[Dataset records]
::::

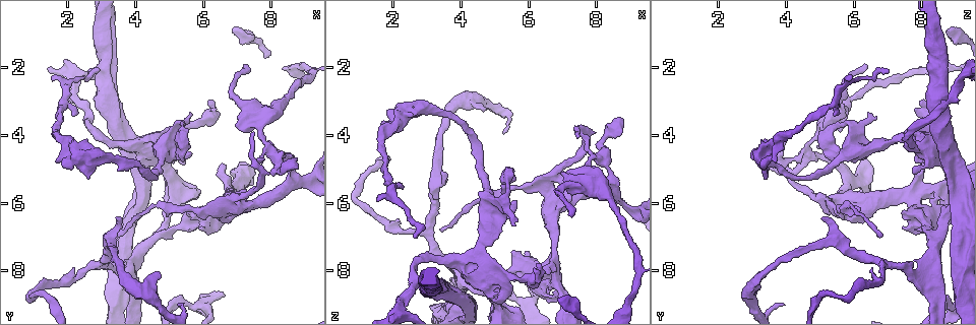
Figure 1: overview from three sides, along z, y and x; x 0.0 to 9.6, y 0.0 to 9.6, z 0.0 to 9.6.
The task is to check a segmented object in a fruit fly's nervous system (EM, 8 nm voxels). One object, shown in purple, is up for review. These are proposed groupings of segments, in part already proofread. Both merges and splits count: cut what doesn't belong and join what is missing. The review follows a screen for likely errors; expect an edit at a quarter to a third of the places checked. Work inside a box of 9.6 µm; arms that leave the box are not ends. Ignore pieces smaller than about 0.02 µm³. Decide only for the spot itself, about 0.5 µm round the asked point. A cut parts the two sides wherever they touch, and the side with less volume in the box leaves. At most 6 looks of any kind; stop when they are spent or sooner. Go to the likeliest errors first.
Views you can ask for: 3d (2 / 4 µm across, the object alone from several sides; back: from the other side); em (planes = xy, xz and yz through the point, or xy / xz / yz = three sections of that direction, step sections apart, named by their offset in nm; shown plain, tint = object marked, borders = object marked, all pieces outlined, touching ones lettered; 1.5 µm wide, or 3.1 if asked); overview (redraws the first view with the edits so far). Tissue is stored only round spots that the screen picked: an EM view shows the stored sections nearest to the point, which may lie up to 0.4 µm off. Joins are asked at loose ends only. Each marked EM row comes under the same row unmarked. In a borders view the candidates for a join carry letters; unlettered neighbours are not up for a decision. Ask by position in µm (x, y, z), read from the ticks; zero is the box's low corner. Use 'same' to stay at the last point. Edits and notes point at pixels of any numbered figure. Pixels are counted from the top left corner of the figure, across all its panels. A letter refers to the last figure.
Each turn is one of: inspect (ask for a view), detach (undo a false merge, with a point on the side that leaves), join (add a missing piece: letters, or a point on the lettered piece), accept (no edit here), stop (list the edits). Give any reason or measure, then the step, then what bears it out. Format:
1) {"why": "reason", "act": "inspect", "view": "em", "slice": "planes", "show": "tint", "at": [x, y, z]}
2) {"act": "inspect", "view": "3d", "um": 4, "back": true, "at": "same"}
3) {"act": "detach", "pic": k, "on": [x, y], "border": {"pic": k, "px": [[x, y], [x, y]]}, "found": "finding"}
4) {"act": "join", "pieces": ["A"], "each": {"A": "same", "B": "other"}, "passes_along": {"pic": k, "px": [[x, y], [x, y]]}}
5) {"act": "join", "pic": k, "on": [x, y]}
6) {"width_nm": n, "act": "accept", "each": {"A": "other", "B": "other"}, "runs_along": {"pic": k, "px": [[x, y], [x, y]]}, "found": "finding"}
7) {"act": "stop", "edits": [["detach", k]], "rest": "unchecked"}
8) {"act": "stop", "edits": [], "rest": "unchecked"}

{"act": "inspect", "view": "3d", "um": 4, "at": [6.10, 2.95, 7.95]}

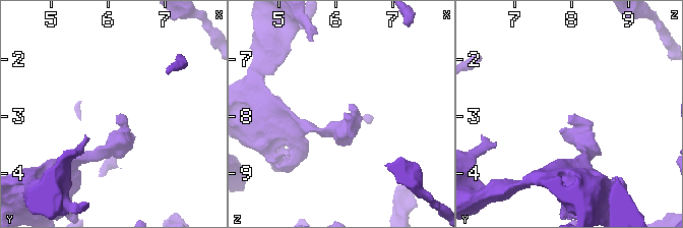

::::

_Directions_
Set down the entries above exactly, and keep every picture out of your copy.

_Response below_
Figure 1: overview from three sides, along z, y and x; x 0.0 to 9.6, y 0.0 to 9.6, z 0.0 to 9.6.
The task is to check a segmented object in a fruit fly's nervous system (EM, 8 nm voxels). One object, shown in purple, is up for review. These are proposed groupings of segments, in part already proofread. Both merges and splits count: cut what doesn't belong and join what is missing. The review follows a screen for likely errors; expect an edit at a quarter to a third of the places checked. Work inside a box of 9.6 µm; arms that leave the box are not ends. Ignore pieces smaller than about 0.02 µm³. Decide only for the spot itself, about 0.5 µm round the asked point. A cut parts the two sides wherever they touch, and the side with less volume in the box leaves. At most 6 looks of any kind; stop when they are spent or sooner. Go to the likeliest errors first.
Views you can ask for: 3d (2 / 4 µm across, the object alone from several sides; back: from the other side); em (planes = xy, xz and yz through the point, or xy / xz / yz = three sections of that direction, step sections apart, named by their offset in nm; shown plain, tint = object marked, borders = object marked, all pieces outlined, touching ones lettered; 1.5 µm wide, or 3.1 if asked); overview (redraws the first view with the edits so far). Tissue is stored only round spots that the screen picked: an EM view shows the stored sections nearest to the point, which may lie up to 0.4 µm off. Joins are asked at loose ends only. Each marked EM row comes under the same row unmarked. In a borders view the candidates for a join carry letters; unlettered neighbours are not up for a decision. Ask by position in µm (x, y, z), read from the ticks; zero is the box's low corner. Use 'same' to stay at the last point. Edits and notes point at pixels of any numbered figure. Pixels are counted from the top left corner of the figure, across all its panels. A letter refers to the last figure.
Each turn is one of: inspect (ask for a view), detach (undo a false merge, with a point on the side that leaves), join (add a missing piece: letters, or a point on the lettered piece), accept (no edit here), stop (list the edits). Give any reason or measure, then the step, then what bears it out. Format:
1) {"why": "reason", "act": "inspect", "view": "em", "slice": "planes", "show": "tint", "at": [x, y, z]}
2) {"act": "inspect", "view": "3d", "um": 4, "back": true, "at": "same"}
3) {"act": "detach", "pic": k, "on": [x, y], "border": {"pic": k, "px": [[x, y], [x, y]]}, "found": "finding"}
4) {"act": "join", "pieces": ["A"], "each": {"A": "same", "B": "other"}, "passes_along": {"pic": k, "px": [[x, y], [x, y]]}}
5) {"act": "join", "pic": k, "on": [x, y]}
6) {"width_nm": n, "act": "accept", "each": {"A": "other", "B": "other"}, "runs_along": {"pic": k, "px": [[x, y], [x, y]]}, "found": "finding"}
7) {"act": "stop", "edits": [["detach", k]], "rest": "unchecked"}
8) {"act": "stop", "edits": [], "rest": "unchecked"}

{"act": "inspect", "view": "3d", "um": 4, "at": [6.10, 2.95, 7.95]}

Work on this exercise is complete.